Die
möglichst in kindlicher Perspektive niedergeschriebenen Erinnerungen
wurden von mir also zweifach überprüft und erweitert. Zum
einen begleitete ich sie in der vom Erinnerungstext typographisch
abgesetzten Reflexion des Erwachsenen; zum anderen
machte ich mich bald nach der ersten Niederschrift daran, die
einstigen Lebensstätten wieder aufzusuchen, sie in
ihrem Zeitkolorit zu erkunden und außerdem die inzwischen
weit verstreut lebenden Spielkameraden, Weggefährten
und auch Lehrer nach Jahrzehnten wieder zu besuchen. In den
Gesprächen mit ihnen beachtete ich vor allem die Momente,
in denen ich wieder mit „ihnen” in Berührung zu kommen
glaubte, mit ihrer Persönlichkeit und der kollektiven Dimension
unserer gemeinsamen Vorgeschichte.
Trotz
aller möglichen äußeren Veränderungen und der
unvorhersehbaren Lebenswege meinte ich die meisten Personen
in ihrer Wesensart wiedererkannt zu haben und stieß
nur selten einmal – immerhin! – auf einen Zug, den ich als
bewußte Weiterentwicklung, als
Steigerung oder auch als Ausdruck einer massiven
Selbstkorrektur hätte deuten können. Enttäuscht
war ich besonders darüber, daß kaum einer über die in unserem
Gespräch berührte Zeit, über sich selbst und seine
Erinnerungen im Sinne einer biographischen Kontinuität
oder auch Abweichung und Neuorientierung Rechenschaft zu geben
wußte; daß zwar nahezu jedermann glaubte oder doch
glauben zu machen suchte, sich unendlich weit von seinen
Anfängen fortentwickelt zu haben, für mich
jedoch eben derselbe geblieben war – und zwar stumm und bewußtlos,
beinahe wie eine Marionette
seiner Vergangenheit, mit der er so gut wie nichts mehr meinte
anfangen zu können. Auch die Gedächtnisstärksten
waren in der Kenntnis und Respektierung der eigenen Lebensgeschichte
in der Regel weit zurückgeblieben, anscheinend
ohne Ahnung um Ausmaß und Wert ihrer frühen Erfahrungen oder um
das, was seitdem von den eigenen Möglichkeiten alles
hatte auf der Strecke bleiben müssen. Dabei war jedermann
mittlerweile längst über das Alter hinaus, in
dem es noch um die Grundsicherung der bürgerlichen
Existenz gehen mochte.
Auf
der Rückfahrt von meinen Besuchen wurde mir wiederholt das Herz
schwer. Erneut hatte ich die Empfindung, als wäre bei
jemandem, den ich einst schätzte, ein zentraler Lebensabschnitt seit
langem schon abgestorben und als hätte ich, der
ja als einstiger Weggenosse mit zu dieser verschwundenen
Erinnerungssphäre gehörte, für
immer einen wichtigen Zugang zu mir selbst verloren.
Allerdings
hatte ich ja meine Erinnerungen an Kindheit und Jugend soeben erst -
wenn auch nur in einer Rohfassung - ausführlich zu Papier
gebracht. War ich bloß erschöpft oder wie ausgeschrieben?

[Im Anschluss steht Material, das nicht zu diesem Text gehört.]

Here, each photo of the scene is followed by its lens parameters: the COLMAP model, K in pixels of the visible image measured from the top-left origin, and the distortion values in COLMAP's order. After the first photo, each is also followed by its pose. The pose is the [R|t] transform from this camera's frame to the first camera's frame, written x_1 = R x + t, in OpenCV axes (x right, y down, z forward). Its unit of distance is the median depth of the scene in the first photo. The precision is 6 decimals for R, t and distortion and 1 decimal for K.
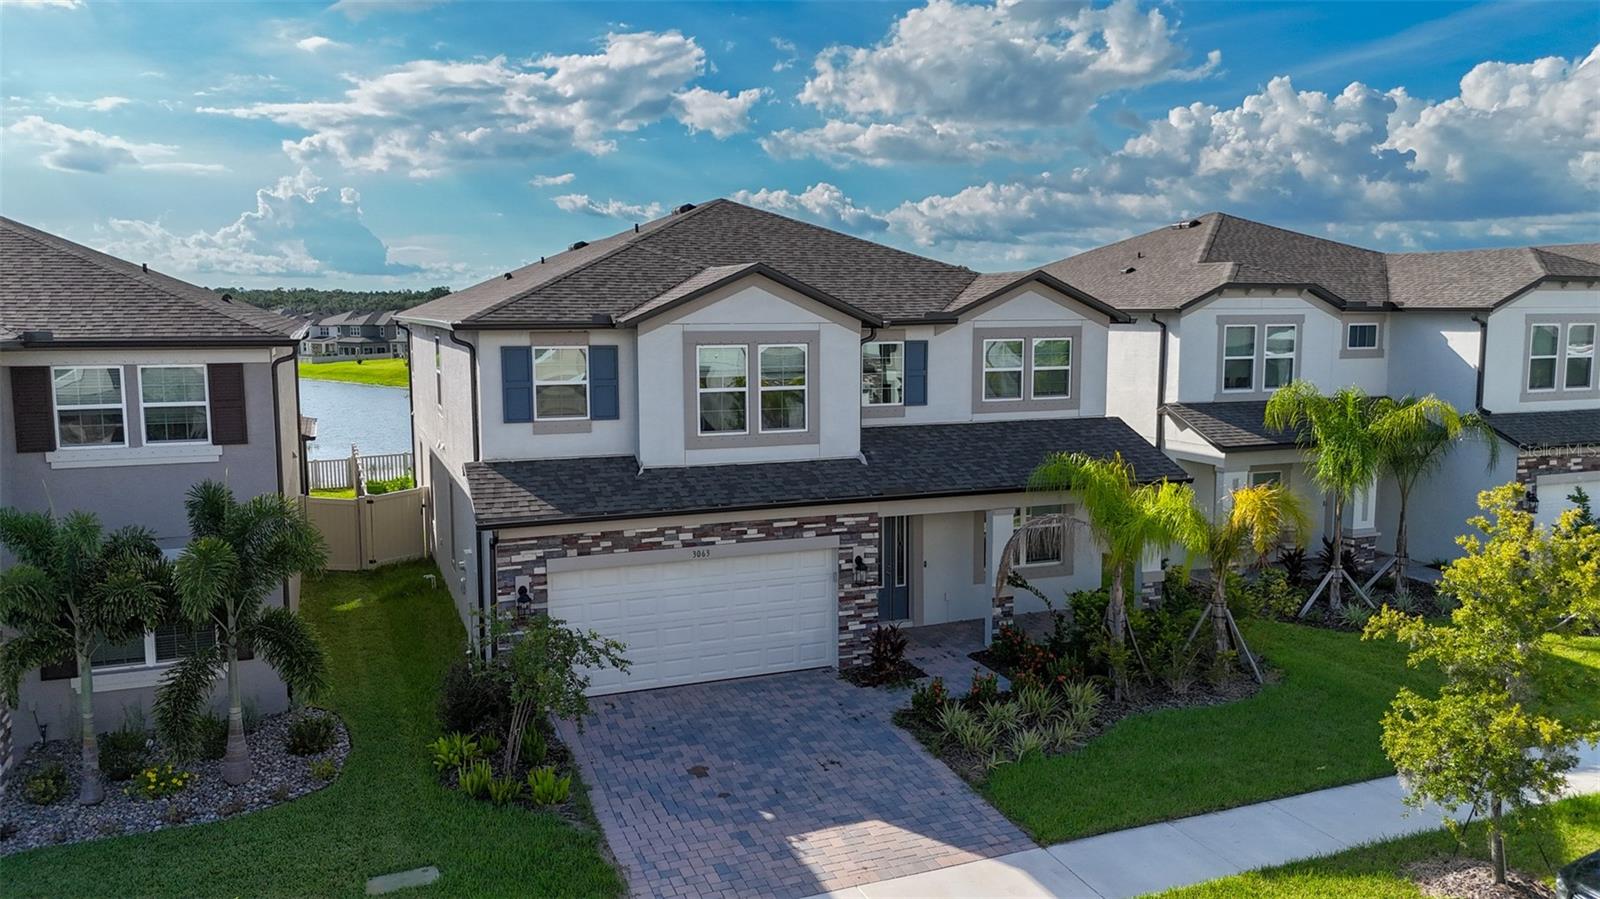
lens RADIAL K [[1189.2, 0, 822.1], [0, 1189.2, 438.9], [0, 0, 1]] dist [0.086436, -0.131684]
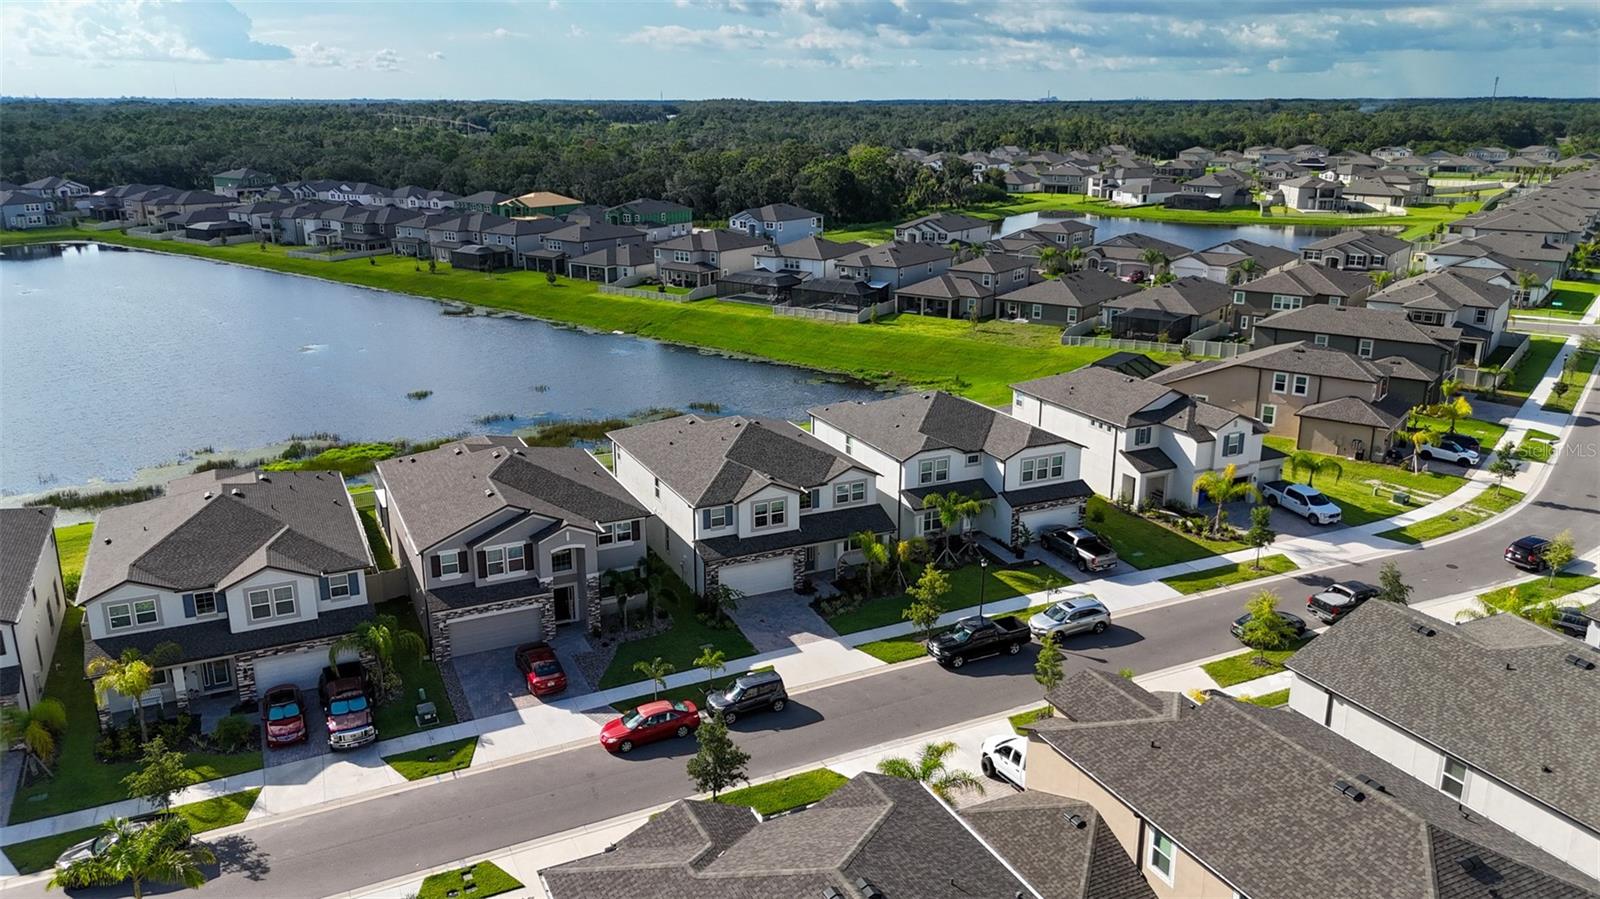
lens RADIAL K [[1129.3, 0, 851.9], [0, 1129.3, 446.8], [0, 0, 1]] dist [0.051961, -0.043195]
pose [[0.995588, -0.011169, 0.093163, -0.125102], [-0.004378, 0.986280, 0.165022, -0.800722], [-0.093728, -0.164702, 0.981880, -2.306608]]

Und glaubte ich die Weggefährten eigentlich
erst jetzt verloren zu haben, nachdem ich sie in der
Erinnerungsbeschreibung unseres gemeinsamen
Milieus und in dem meist nachfolgenden Gespräch besser einzuschätzen
wußte? Oder gab mir eher meine oben behauptete
Vermutung den Rest, daß es für die anderen wie für mich selber
keine nennenswerte innere Entwicklung
gegeben hätte? So daß auch all das, was ich da über Jahre hin in
Erinnerung gerufen hatte, bloß retrospektiv
und im Grunde fruchtlos bleiben müßte?